Entre ellas
La argentina Nathy Peluso desplegó su poderío en un Palau de la Música galvanizado por sus seguidoras
Fue impresionante. Antes de comenzar el concierto este viernes, un par de músicos salieron a escena para poner sus partituras en los facistoles, y solo aquello desató una ovación. Cuando poco después apareció ella en escena, todo poder, las butacas del Palau de la Música de Barcelona pasaron a ser trastos inútiles cuya función allí nadie entendía, objetos superfluos. El público se puso en pie y con ese griterío que conmueve al más distante de los mortales comenzó el concierto. Algarabía, locura, pasión, entrega, emoción, cuerpos en tensión, sonrisas en cascada, mar de fotos, brazos recogidos sobre el pecho en señal de acogimiento a quien ya comenzaba a moverse, ardorosa, en el escenario. Uñas largas como una pandemia, traslúcidas, esculpida su forma por los focos que las atravesaban desde detrás del escenario, en un contra que les confería vida propia, como cintas de algas rígidas unidas a los dedos; maquillaje de purpurina en las cuencas, pantalones ceñidos con más flecos que Chewaka. Y “celebré, y celebré y celebré´”, cantaba en su primera canción. Y con razón. El concierto de Nathy Peluso fue exactamente eso, una celebración, una celebración en clave de mujer.

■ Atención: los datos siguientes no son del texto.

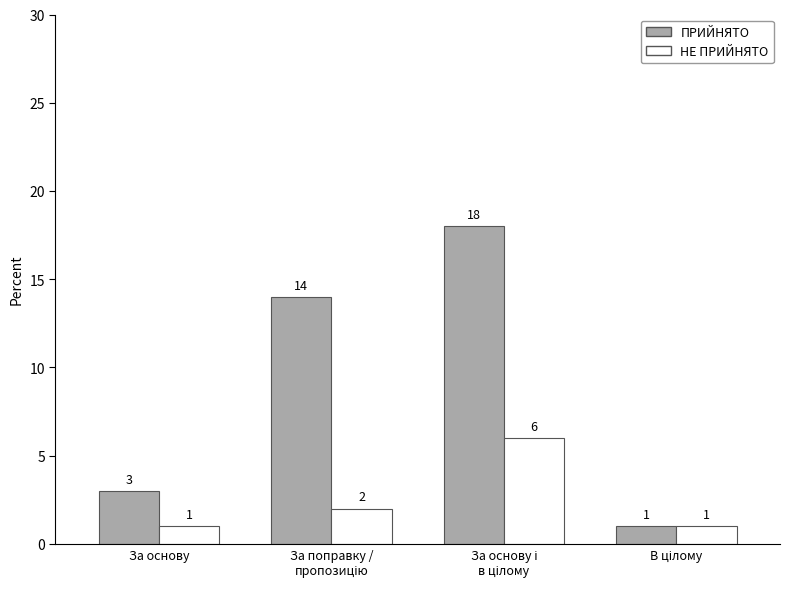

Rank the series at За основу from highest to lowest value.

ПРИЙНЯТО, НЕ ПРИЙНЯТО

Lo fue tanto que ni se escuchaba a la artista, solo el palpitar de la banda sonaba, tímido y confuso, bajo el manto de voces femeninas que con el estómago en la garganta no ya cantaban, deletreaban las canciones, celebrándolas como la propia existencia de esta nueva reina de eso que se llama música urbana para resumir esa macedonia de estilos que caracterizan su estilo. Una macedonia acorde con los aspectos y atuendos de las espectadoras, mayoritarias. Desde las que iban de noche, hay que imaginar la importancia para ellas del momento, vestir de noche con un toque de queda tras el concierto, hasta las que parecían haber aparcado la bici tras el reparto de pizzas a domicilio. Del perfume al sudor, de todo. Igual que la música de Nathy, en puridad una rapera, en realidad una cantante que adapta la métrica del hip-hop y la pasa por el rock, el rhythm and blues, el pop-rock latino y la salsa. Y el público, ellas en puridad, pasaban de recitar a bailar salsa sin solución de continuidad. El Palau vio sus pasillos trasmutados en pista de baile, y una pareja se ceñía por la cintura como si aquello fuese el Cheetah de Nueva York en los setenta. Y las butacas, salvo en las baladas, permanecían en el olvido.
En un mundo de interconexión digital, la aldea se hace ágora global y lo latino se adueña del mundo. Nathy es una de esas artistas que están dando forma a una latinidad que entrevera con los patrones rítmicos urbanos negros, y lo hace con las armas de una mujer que rige su destino, cantando orgullosa en Nasty Girl “una perra sorprendente / curvilínea y elocuente / magníficamente colosal / extravagante y animal”, ante la que él, “qué buena vista tenés / cuando me ponés a cuatro patas”, se acaba desinflando “cuando me escribe suena valiente / pero de frente no dice ni mmmm…./….con dos caramelitos el nene se empacha”. Ella manda, ella se quiere, ella no quiere ser butaca abandonada que aguarda. Había más espectáculo en platea que en el escenario, y eso que Nathy se desmelenaba, agitaba su melena azabache como un guitarrista heavy, se pasaba la mano por el pubis o se cacheteaba la nalga como muestra natural de natural poder y cimbreaba sus caderas con la energía precisa para desplazar un yunque mientras miraba retadora a sus mujeres. Y ellas celebraban que les hablaban a ellas, que sabían de qué les hablaban y que hacía tiempo aguardaban que alguien les hablara así. Por eso apenas se escuchó el concierto, porque las seguidoras de Nathy Peluso lo hicieron tan suyo que lo cantaron más alto que ella. Hablaron entre ellas.